Microblog Opinion Summarization Method Based on Transformer and TextRank

SUN Xu1, SHEN Bin1, YAN Xin1,2*, ZHANG Jinpeng3,4, XU Guangyi5   

  1. 1. School of Information Engineering and Automation, Kunming University of Science and Technology, Kunming Yunnan 650500, China;
    2. Key Laboratory of Artificial Intelligence in Yunnan Province (Kunming University of Science and Technology), Kunming Yunnan 650500, China;
    3. School of Computer Science and Engineering, Yunnan University, Kunming Yunnan 650091, China;
    4. School of Information, Yunnan University of Finance and Economics, Kunming Yunnan 650221, China;
    5. Yunnan Nantian Electronic Information Industry Co., Ltd., Kunming Yunnan 650040, China
  • Received:2022-10-31 Revised:2023-03-16 Online:2023-07-25 Published:2023-09-06

Abstract: The association of sentiment among microblog texts has not been considered by previous research.
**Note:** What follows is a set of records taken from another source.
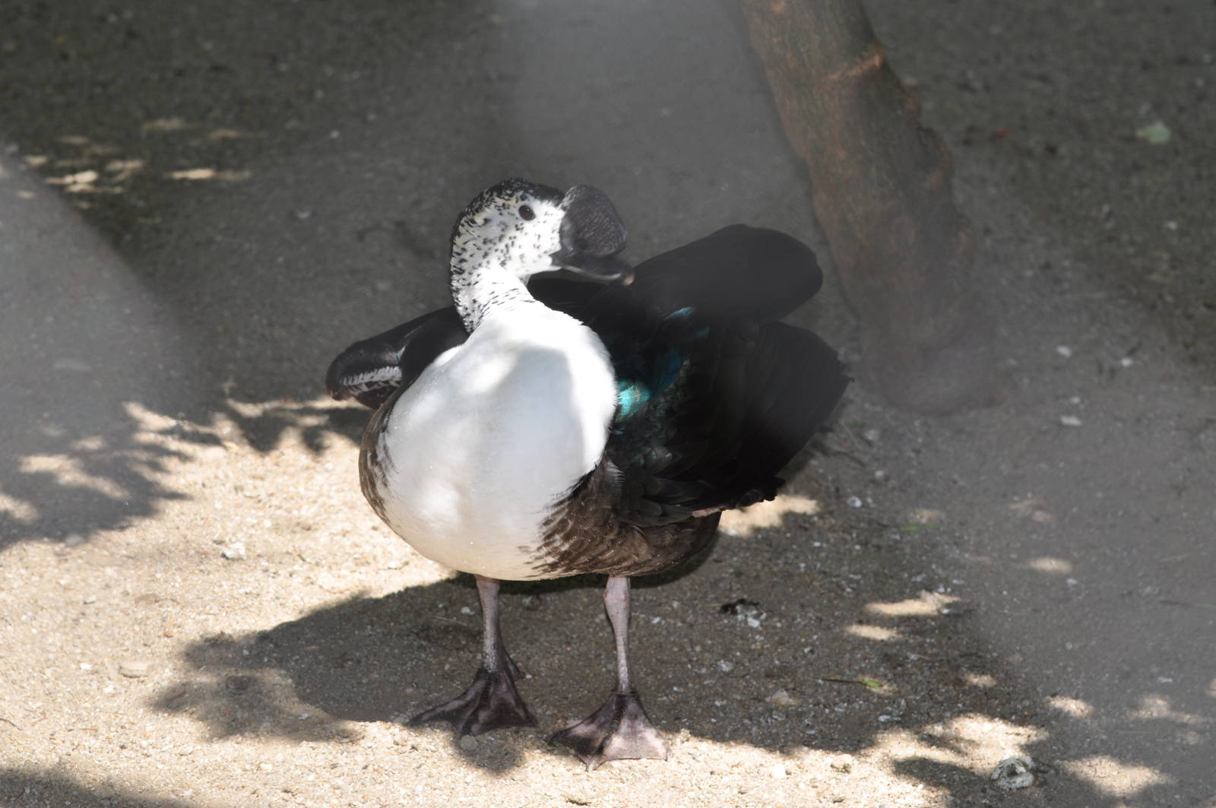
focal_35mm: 105
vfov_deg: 13.0
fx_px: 3543
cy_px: 404
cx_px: 608
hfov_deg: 19.5
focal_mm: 70
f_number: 7.1
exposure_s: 1/200
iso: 200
A microblog opinion summarization method based on Transformer and TextRank is proposed in this paper. Firstly, the word vectors of the texts are encoded and quantified by encoder and quantization space of Transformer. Then according to the quantization results, the opinion categories of microblog textset are divided by semanteme clustering, and the important categories are selected for summary extraction. Then the sentiment feature vector and the microblog text feature vector are concatenated. Then TextRank algorithm with sentiment features is used in every category, and the microblog text with the highest weight is extracted as the summary text. Finally, the most representative summary texts in all categories are combined to obtain the final microblog opinion summarizations. The experimental results show that, after adding the sentiment polarity influence factor, the ROUGE values of the proposed method has significantly improved compared with the baseline method. The maximum F-measure values of Rouge-1, Rouge-2 and Rouge-SU4 can top out at 0.493 7, 0.255 5, 0.270 6 respectively. It proves that the proposed method is effective for the task of extracting microblog opinion summarizations.

Key words: sentiment feature, opinion summarization, semanteme clustering, summary extraction, Transformer, TextRank

CLC Number:  TP391.1